Harrison's notes: "mutations in EZH2, TP53, RUNX1, and ASXL1 correlate with poor outcome" and deep sequencing in patients whose MDS evolved to AML shows "founder clones acquiring additional mutations to become dominant clones." - Harrison's Principles of Internal Medicine 22E, p. 560
Final Diagnostic Assessment
Most likely diagnosis: MDS with Increased Blasts-1 (MDS-IB1) under WHO 5th edition
However, this is high-risk MDS with several alarming features:
- The aspirate is haemodiluted - a repeat non-diluted aspirate or a well-sampled trephine blast count is needed before finalising
- ASXL1 + PTPN11 co-mutation suggests a proliferative, high-risk molecular profile
- IKZF1 loss is unusual for typical MDS and warrants consideration of blast crisis / transformation potential
- PTPN11 mutation here should prompt monocyte count review to exclude CMML (which has its own management implications)

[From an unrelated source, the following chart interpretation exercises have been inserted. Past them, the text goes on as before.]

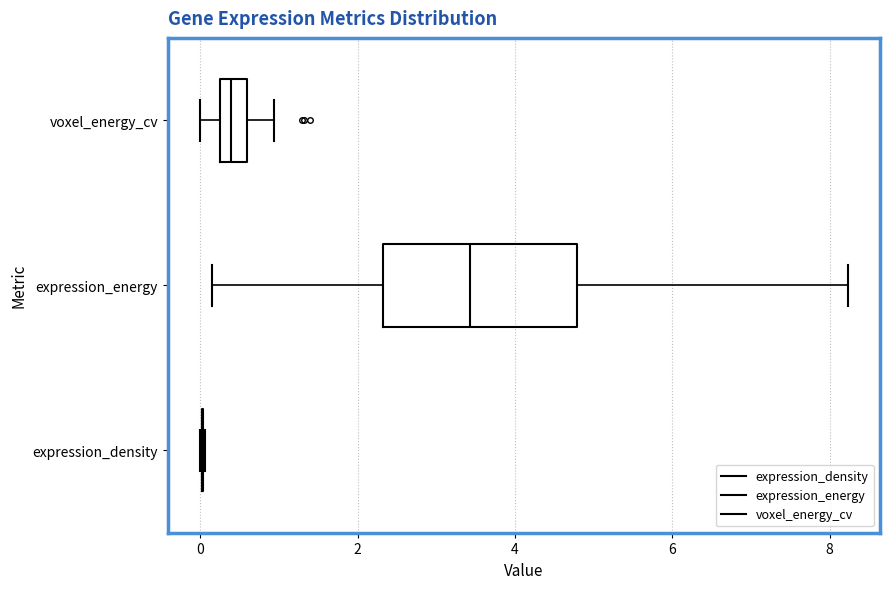

Where does the right whisker of the box for voxel_energy_cv end on the x-axis? The values are not printed on the chart, so give them approximately, as read against the axis.

1.0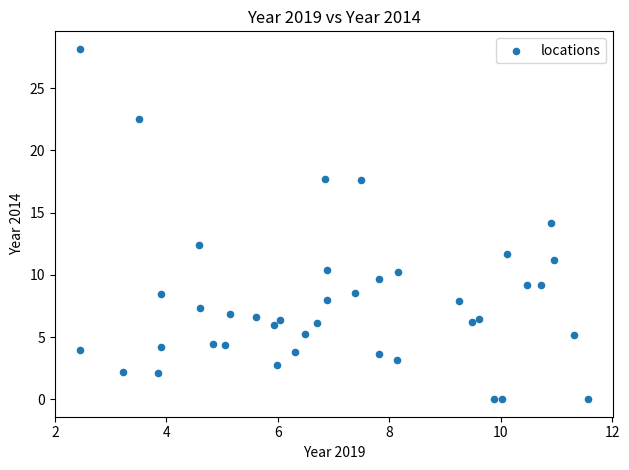

What is the range of X values (max minus min)?

9.1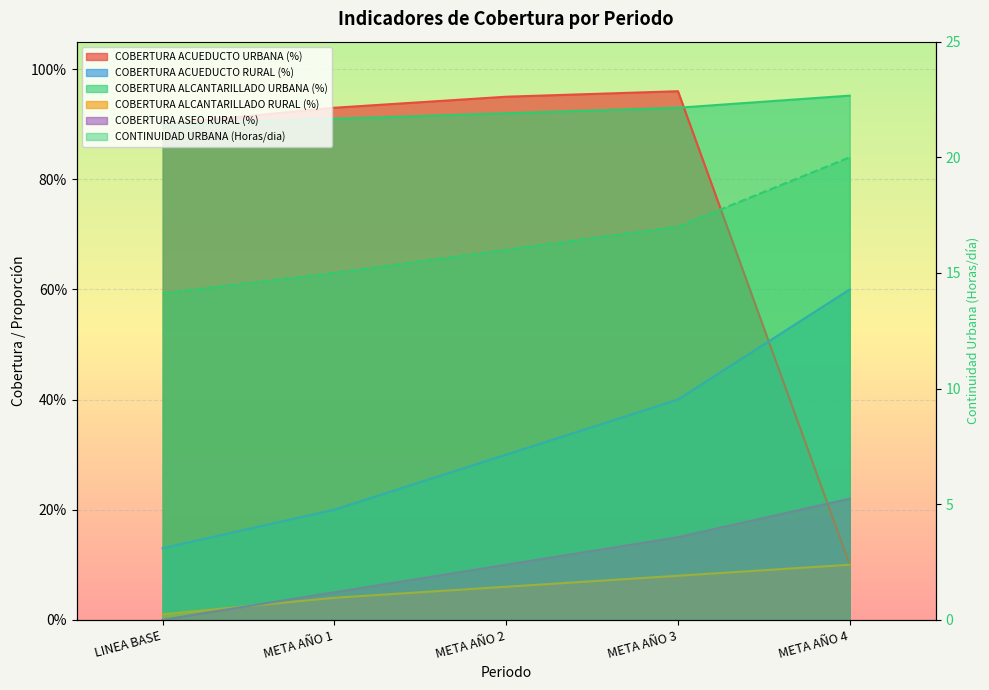

Is it true that COBERTURA ALCANTARILLADO URBANA (%) equals 0.4 at META AÑO 2?

False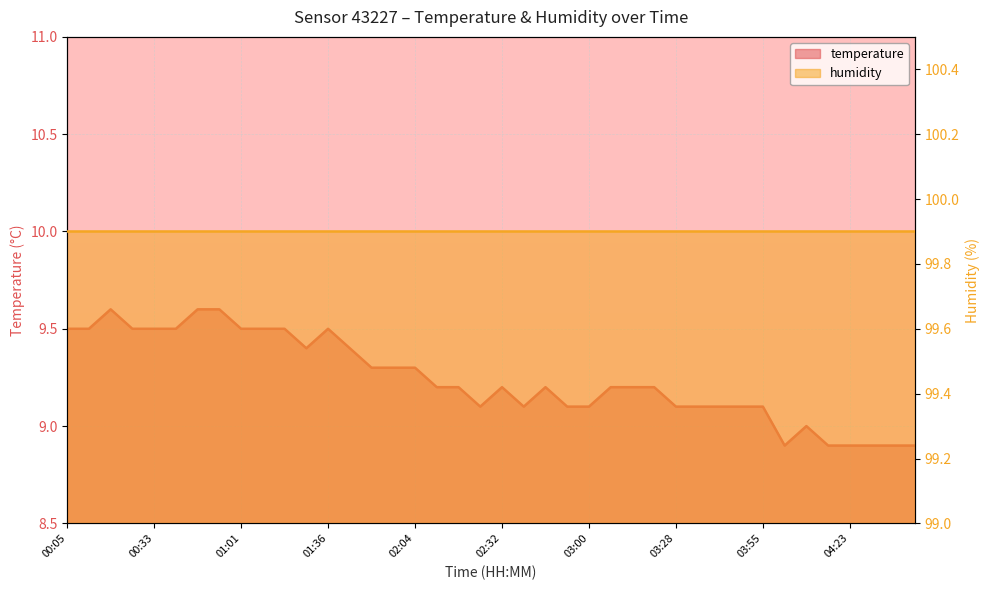

What is the label of the 18th point from the left?

02:11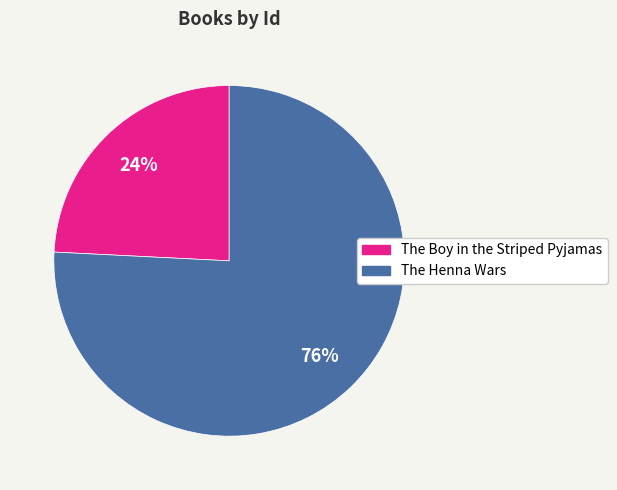

To the nearest percent, what portion does The Boy in the Striped Pyjamas represent?

24%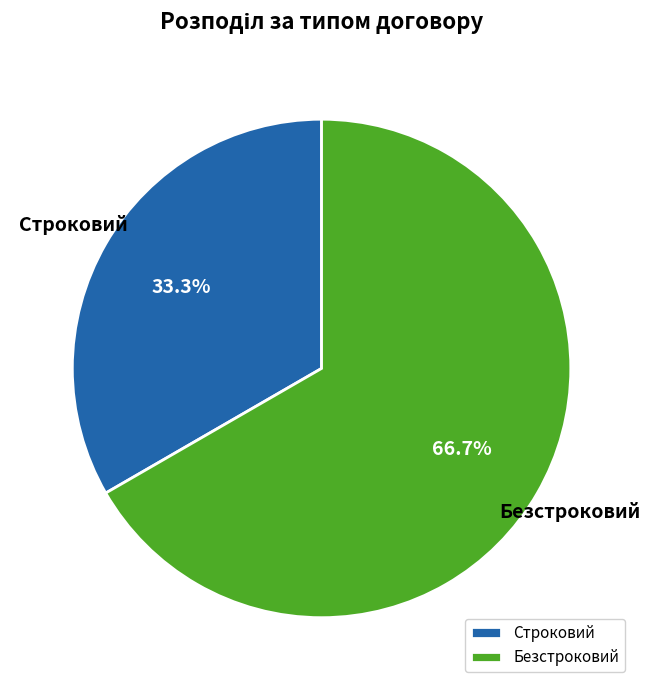

Which slice represents more than half of the pie?

Безстроковий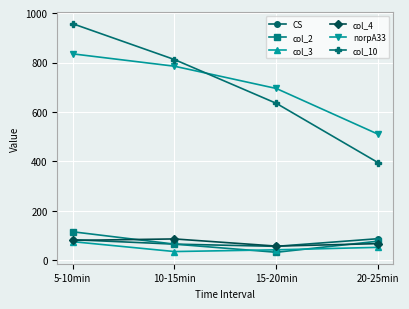

At which category is the sum across all series the highest?

5-10min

What would push this to AML:
- If a repeat well-sampled aspirate/biopsy shows ≥20% blasts
- If AML-defining cytogenetic abnormalities are present (e.g., t(8;21), inv(16), t(15;17)) - even at any blast percentage these are classified as AML under both WHO5 and ICC
- If t(6;9), NPM1 mutation, or biallelic CEBPA mutations are identified on expanded NGS
Recommended Next Steps
- Repeat BMA from a non-diluted site with differential blast count
- Cytogenetics/karyotype (FISH or conventional) - critical for definitive classification and IPSS-R scoring
- Monocyte count review - to rule out CMML given PTPN11 and the proliferative mutation signature
- IPSS-M score (incorporates molecular data including ASXL1) for prognosis - this will likely stratify as intermediate-high or high risk
- Haematology referral for HMA (hypomethylating agent) therapy consideration ± allo-SCT evaluation given the high-risk molecular features
Recent literature note: A 2026 comparative review (PMID: 41720165) highlights that ICC 2022 introduces an "MDS-AML" category for 10-19% blasts, which does not exist in WHO5 - if blast count edges toward 10% on repeat sampling, the ICC classification would become especially relevant for treatment decisions.